Simone Veil was born on July 13, 1927, in Nice, France, into a Jewish family. She was the youngest of the four children of André and Yvonne Steinmetz.
Veil attended high school in Nice and completed her final examination on March 28, 1944. Two days later, she was arrested by the Germans. She gave touching descriptions of the events that led to her arrest in several interviews and in the book Dawn at Birkenau.
After the arrest, Yvonne, along with her daughters Madeleine and Veil, were deported to Auschwitz-Birkenau and then to Bergen-Belsen. Only Madeleine and Simone survived the concentration camps. They were liberated on January 27, 1945.
Veil was greatly influenced by her mother. In various interviews, she talked about the agony and humiliation they faced during the Holocaust, and the courage shown by her mother. Throughout her life, Veil echoed her grief over her mother’s absence. Her mother passed away due to typhus in Bergen-Belsen.
Veil returned to France after World War II and started studying law at the University of Paris. After completing law studies, she went to Institut d'études politiques to study political science where she met Antoine Veil. The couple got married in 1946 and had three sons. In 1952, Veil was struck with another tragedy as her sister Madeleine died in an accident. She lost the person who understood and supported her the most.
In 1956, Simone Veil passed the extremely competitive national magistrate examination. She became a Magistrate in the French Ministry of Justice in the same year. She specialised in human rights and focussed on the rights of women and prisoners, including the Algerians detained during the war of independence.
In 1964, Simone Veil was appointed Director of Civil Affairs. During her stint, she ensured the right to dual parental control of family legal matters and adoptive rights for women. In 1973, she started to push through laws to liberalise contraception in France. The pill was not only authorised but also reimbursed through the social security system.
Simone Veil had to face severe criticism for trying to pass abortion law.
At the age of 46, Veil became Health Minister. She became the second women in the history of France to hold full cabinet rank. As minister, she wanted to legalise abortion. She delivered a speech in the National Assembly, occupied mostly by conservative Catholic men, in which she passionately defended women’s rights to safe and legal abortion.

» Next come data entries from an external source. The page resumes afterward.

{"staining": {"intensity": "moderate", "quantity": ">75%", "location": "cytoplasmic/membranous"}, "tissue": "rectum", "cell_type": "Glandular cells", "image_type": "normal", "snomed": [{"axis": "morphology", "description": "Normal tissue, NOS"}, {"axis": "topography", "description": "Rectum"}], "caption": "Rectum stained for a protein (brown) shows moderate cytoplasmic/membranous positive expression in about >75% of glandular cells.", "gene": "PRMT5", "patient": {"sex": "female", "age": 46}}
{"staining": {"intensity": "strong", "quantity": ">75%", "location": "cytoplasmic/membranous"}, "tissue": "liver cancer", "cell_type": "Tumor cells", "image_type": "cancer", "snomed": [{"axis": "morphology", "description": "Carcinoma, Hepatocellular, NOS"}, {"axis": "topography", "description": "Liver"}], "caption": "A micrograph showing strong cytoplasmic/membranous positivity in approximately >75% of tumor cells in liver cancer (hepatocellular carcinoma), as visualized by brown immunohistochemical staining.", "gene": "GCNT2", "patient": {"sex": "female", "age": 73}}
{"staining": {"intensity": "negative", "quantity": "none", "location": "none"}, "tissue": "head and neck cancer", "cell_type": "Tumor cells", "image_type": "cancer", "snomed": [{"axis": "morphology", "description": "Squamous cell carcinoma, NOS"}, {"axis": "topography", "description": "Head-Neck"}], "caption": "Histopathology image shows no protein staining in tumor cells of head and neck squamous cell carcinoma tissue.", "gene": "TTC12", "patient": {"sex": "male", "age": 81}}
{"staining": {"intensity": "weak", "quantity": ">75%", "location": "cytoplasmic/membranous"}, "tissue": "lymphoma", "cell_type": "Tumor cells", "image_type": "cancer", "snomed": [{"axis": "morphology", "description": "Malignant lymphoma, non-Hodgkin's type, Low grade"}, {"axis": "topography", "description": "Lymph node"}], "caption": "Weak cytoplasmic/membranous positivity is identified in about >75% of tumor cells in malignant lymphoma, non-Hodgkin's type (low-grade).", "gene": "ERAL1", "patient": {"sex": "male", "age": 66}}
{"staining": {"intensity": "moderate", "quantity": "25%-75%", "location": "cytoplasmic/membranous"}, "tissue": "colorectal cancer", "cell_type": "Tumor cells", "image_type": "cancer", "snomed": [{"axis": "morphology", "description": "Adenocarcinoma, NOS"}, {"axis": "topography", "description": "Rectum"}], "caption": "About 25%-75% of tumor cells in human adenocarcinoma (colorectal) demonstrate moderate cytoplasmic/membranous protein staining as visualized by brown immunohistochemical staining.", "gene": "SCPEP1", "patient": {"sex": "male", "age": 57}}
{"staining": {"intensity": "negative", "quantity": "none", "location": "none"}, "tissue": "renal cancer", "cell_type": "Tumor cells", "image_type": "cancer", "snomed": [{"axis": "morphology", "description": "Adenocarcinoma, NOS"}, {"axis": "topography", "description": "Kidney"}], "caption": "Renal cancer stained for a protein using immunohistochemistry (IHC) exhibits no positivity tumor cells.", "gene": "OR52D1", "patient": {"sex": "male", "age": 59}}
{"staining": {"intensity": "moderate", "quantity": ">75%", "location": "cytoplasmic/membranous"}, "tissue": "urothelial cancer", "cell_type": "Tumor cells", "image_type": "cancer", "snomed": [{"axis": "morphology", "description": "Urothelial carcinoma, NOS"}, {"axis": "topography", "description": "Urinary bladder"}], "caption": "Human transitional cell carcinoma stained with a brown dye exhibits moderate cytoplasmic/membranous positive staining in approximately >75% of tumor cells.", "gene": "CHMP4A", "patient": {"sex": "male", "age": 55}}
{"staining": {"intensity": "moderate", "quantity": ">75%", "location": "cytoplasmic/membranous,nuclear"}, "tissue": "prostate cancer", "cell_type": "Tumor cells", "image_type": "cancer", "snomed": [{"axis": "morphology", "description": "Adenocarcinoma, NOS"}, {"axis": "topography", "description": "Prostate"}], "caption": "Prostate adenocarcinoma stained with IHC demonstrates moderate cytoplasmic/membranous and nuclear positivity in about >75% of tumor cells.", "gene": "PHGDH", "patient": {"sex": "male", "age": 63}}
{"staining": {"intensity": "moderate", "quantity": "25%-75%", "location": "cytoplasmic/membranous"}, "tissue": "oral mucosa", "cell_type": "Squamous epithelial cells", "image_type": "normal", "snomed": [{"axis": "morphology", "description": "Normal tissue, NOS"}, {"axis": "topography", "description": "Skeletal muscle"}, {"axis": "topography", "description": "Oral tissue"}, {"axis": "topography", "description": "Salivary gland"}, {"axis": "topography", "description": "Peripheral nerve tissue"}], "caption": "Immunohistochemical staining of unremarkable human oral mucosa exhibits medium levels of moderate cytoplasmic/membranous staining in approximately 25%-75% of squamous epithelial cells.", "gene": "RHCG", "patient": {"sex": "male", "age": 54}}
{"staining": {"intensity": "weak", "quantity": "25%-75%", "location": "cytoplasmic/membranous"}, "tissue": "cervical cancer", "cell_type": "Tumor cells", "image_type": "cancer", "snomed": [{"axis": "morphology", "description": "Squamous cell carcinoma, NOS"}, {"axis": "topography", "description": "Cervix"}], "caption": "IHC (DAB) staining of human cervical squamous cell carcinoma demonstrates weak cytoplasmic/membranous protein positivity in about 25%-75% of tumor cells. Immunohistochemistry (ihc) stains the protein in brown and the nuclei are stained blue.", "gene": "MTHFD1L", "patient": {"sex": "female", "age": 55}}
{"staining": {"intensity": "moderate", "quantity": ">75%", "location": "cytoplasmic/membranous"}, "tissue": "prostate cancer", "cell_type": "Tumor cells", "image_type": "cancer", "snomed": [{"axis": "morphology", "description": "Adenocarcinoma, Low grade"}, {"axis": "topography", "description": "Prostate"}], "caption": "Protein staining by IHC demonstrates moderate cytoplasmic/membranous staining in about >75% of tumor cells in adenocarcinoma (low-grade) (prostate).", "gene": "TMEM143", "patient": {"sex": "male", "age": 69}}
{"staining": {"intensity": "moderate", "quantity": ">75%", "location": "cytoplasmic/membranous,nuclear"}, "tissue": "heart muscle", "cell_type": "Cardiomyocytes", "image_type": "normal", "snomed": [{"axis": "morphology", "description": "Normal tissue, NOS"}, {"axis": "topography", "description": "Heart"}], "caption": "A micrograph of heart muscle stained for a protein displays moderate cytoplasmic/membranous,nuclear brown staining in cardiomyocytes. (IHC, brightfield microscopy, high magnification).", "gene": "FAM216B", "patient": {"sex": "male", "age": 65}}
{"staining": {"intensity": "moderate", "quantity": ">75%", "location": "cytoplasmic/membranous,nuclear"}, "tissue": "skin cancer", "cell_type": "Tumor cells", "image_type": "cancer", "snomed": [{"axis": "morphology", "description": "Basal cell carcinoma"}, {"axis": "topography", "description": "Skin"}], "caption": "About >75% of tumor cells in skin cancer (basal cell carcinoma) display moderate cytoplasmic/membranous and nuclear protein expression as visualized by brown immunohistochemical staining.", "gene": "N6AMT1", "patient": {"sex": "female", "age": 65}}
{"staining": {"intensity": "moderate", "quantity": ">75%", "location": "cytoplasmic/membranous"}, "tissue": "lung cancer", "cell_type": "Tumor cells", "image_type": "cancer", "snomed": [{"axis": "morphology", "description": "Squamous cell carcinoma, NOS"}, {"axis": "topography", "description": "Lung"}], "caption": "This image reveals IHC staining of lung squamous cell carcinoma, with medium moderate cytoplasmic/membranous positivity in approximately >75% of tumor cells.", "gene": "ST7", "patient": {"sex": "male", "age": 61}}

Simone Veil had to face severe criticism for trying to pass abortion law. Many of the insults were aimed personally at her and her family. She had to face aggression from members of the parliament to the anonymous letters that reached her house and office. The right-wing French politics argued that abortion was similar to Nazi euthanasia. However, she was successful in passing the law in November 1974, and it came to effect in January 1975.
The Veil Law is considered as a landmark piece of legislation in the history of France. Apart from the abortion law, she worked to improve the lives of women through extensive health care, child care and maternity programmes. She also held several high positions during her lifetime.
Simone Veil passed away on June 30, 2017, at the age of 89 and was buried at the Montparnasse cemetery. Upon her death, France’s President Emmanuel Macron announced that she would be buried in the Pantheon. The Pantheon is a famous mausoleum in Paris, which houses France’s most adored cultural and historical figures.
On July 1, 2018, the mortal remains of Simone Veil was transferred to the Pantheon where she joined such greats as Marie Curie, Alexandre Dumas, Victor Hugo, Jean-Jacques Rousseau, and Emile Zola.